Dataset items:
────────────────────
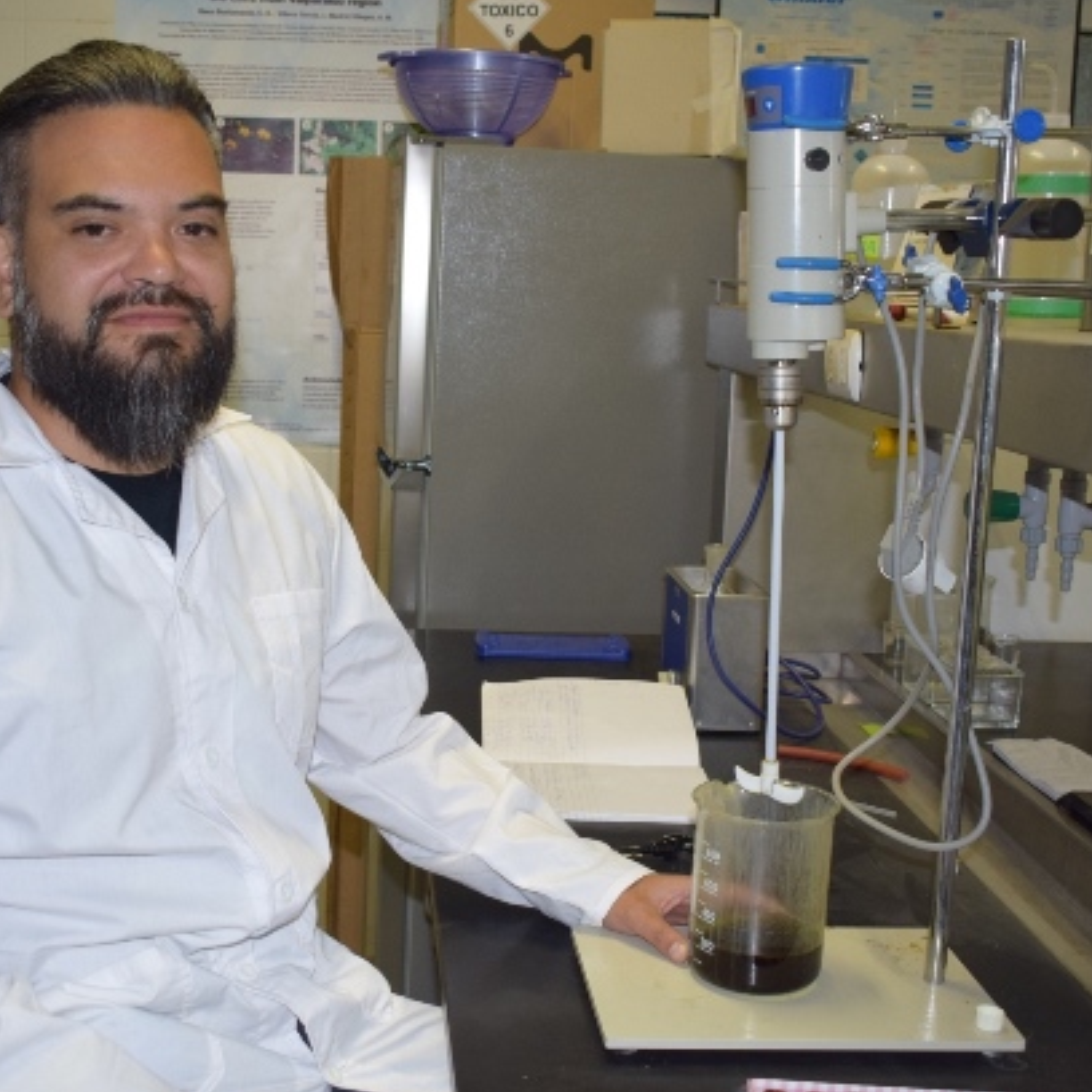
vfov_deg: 35.4
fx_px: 1713
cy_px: 547
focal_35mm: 48
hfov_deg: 35.2
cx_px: 415
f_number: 4.5
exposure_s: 1/80
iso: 800
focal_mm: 24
────────────────────
■ **EXERCISE DETAILS**:
In the copy, omit the pictures and reproduce every entry exactly.

■ **EXERCISE OUTPUT**:
vfov_deg: 35.4
fx_px: 1713
cy_px: 547
focal_35mm: 48
hfov_deg: 35.2
cx_px: 415
f_number: 4.5
exposure_s: 1/80
iso: 800
focal_mm: 24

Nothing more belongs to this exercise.